Geometric Impedance Control on SE(3) for Robotic Manipulators
Joohwan Seo, Nikhil Potu Surya Prakash, Alexander Rose, Jongeun Choi, Roberto Horowitz
TL;DR
This work addresses impedance control for robotic manipulators while respecting the geometry of the configuration space $SE(3)$. It introduces a differential geometric approach with a left-invariant error metric to derive geometrically consistent position and velocity error vectors, leading to a geometric impedance control law. A Lyapunov-based analysis proves asymptotic stability of the closed-loop system, and simulations with a UR5e demonstrate improved trajectory tracking over conventional, geometry-agnostic impedance controllers.

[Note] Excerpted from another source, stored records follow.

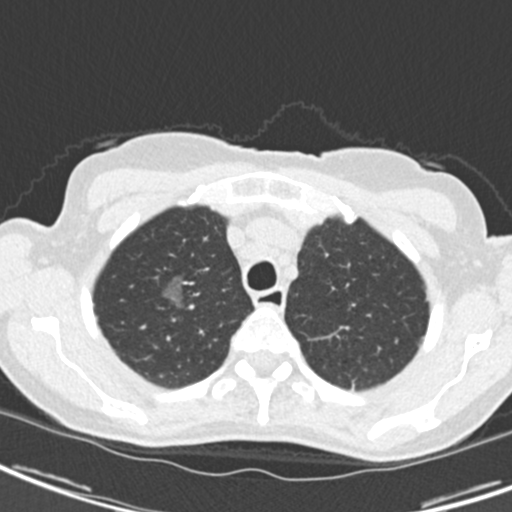
Low-dose screening chest CT, one axial slice. Slice 163 of 189 in the series (ordered by position). Reconstruction kernel B30f. Lung window (W 1500 / L -600 HU). 2 mm slice thickness. 512 × 512 image matrix.
Structures marked on this image (outlined manually by an expert reader):
- lesion 1 (tumor, upper lobe of right lung): bounding box <163,277,185,306> (left, top, right, bottom; pixels)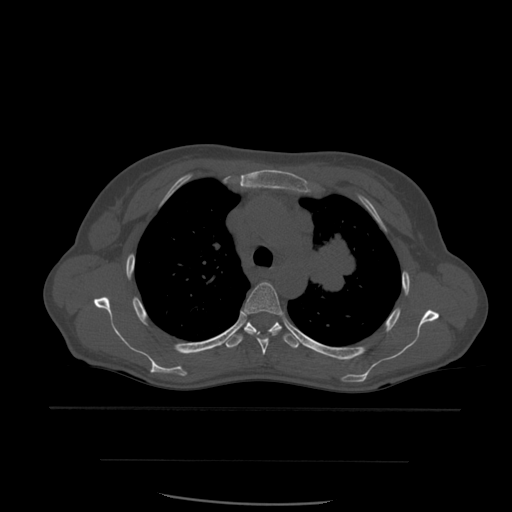
CT including the spine, one axial slice; position 420 of 574 along the scan axis; bone window (W 1800 / L 400 HU); 512 × 512 image matrix, field of view 392 × 392 mm. Patient age 48 years. From the clinical record (not read from this slice): primary cancer: lung.
Annotated regions visible in this slice (semi-automatically segmented with operator editing):
- T4 vertebra: bounding box (x1, y1, x2, y2) in pixels: (242, 282, 282, 356)
- T5 vertebra: (224, 322, 302, 349)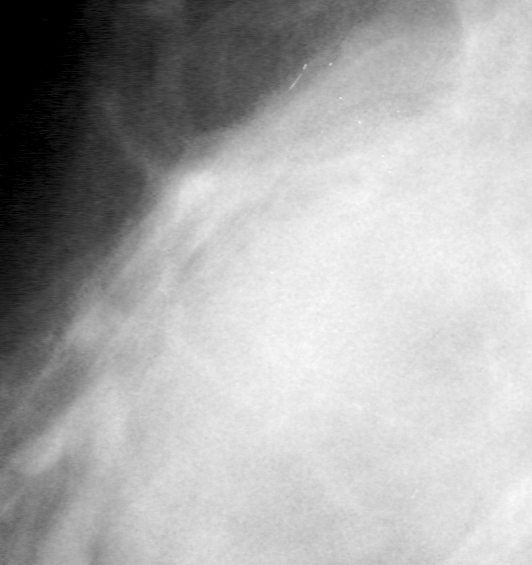
Cropped region of a digitized screen-film mammogram centred on a radiologist-marked abnormality; left breast; MLO view; BI-RADS breast density category 4 (scale 1–4).
- Mass, shape oval, margins obscured; BI-RADS assessment category 4; subtlety rating 4 on a 1 (subtle) to 5 (obvious) scale; pathology (as recorded): benign.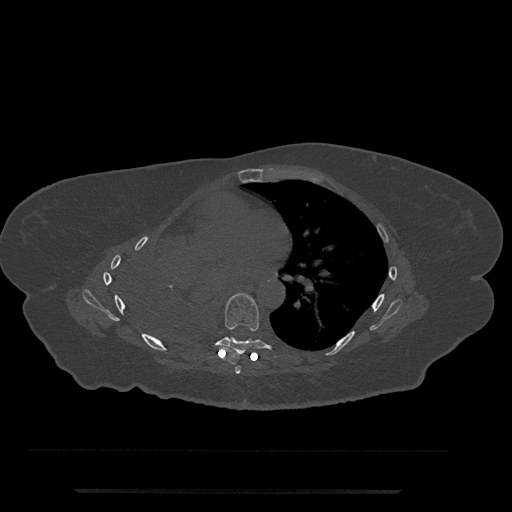
CT including the spine, one axial slice. Position 443 of 797 along the scan axis. Bone window (W 1800 / L 400 HU). 512 × 512 image matrix, field of view 440 × 440 mm. Female patient, age 51 years. From the clinical record (not read from this slice): primary cancer: neuro; vertebrae with lytic lesions (as recorded): T8.
Annotated regions visible in this slice (semi-automatically segmented with operator editing):
- T6 vertebra: bounding box <235,366,241,374> (left, top, right, bottom; pixels)
- T7 vertebra: <207,293,278,355>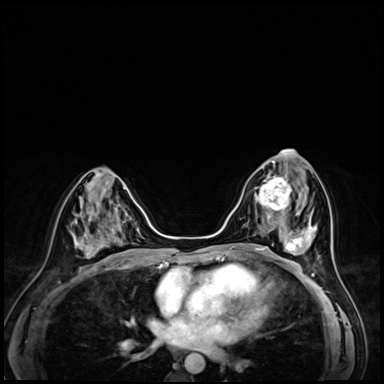
Breast MRI (dynamic contrast-enhanced), one axial slice. Position 28 of 72 along the scan axis. Dynamic contrast-enhanced series, time point 2 of 8 at this slice position (early post-contrast). 3 T. TE 1.4 ms, TR 4.3 ms. 2.5 mm slice thickness. 384 × 384 image matrix, field of view 320 × 320 mm. Female patient.
Structures marked on this image (semi-automatic segmentation, software-assisted and operator-edited):
- enhancing-tissue mask used for the functional tumour volume (all voxels passing the contrast-enhancement thresholds inside the analysis volume; usually the tumour): bounding box <254,166,295,216> (left, top, right, bottom; pixels)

The approach offers more robust interaction with unknown environments and highlights the benefits of enforcing SE(3) geometry in manipulation tasks, with future work extending to reinforcement learning and velocity-field task encodings on manifolds.
Abstract
After its introduction, impedance control has been utilized as a primary control scheme for robotic manipulation tasks that involve interaction with unknown environments. While impedance control has been extensively studied, the geometric structure of SE(3) for the robotic manipulator itself and its use in formulating a robotic task has not been adequately addressed. In this paper, we propose a differential geometric approach to impedance control. Given a left-invariant error metric in SE(3), the corresponding error vectors in position and velocity are first derived. We then propose the impedance control schemes that adequately account for the geometric structure of the manipulator in SE(3) based on a left-invariant potential function. The closed-loop stabilities for the proposed control schemes are verified using Lyapunov function-based analysis. The proposed control design clearly outperformed a conventional impedance control approach when tracking challenging trajectory profiles.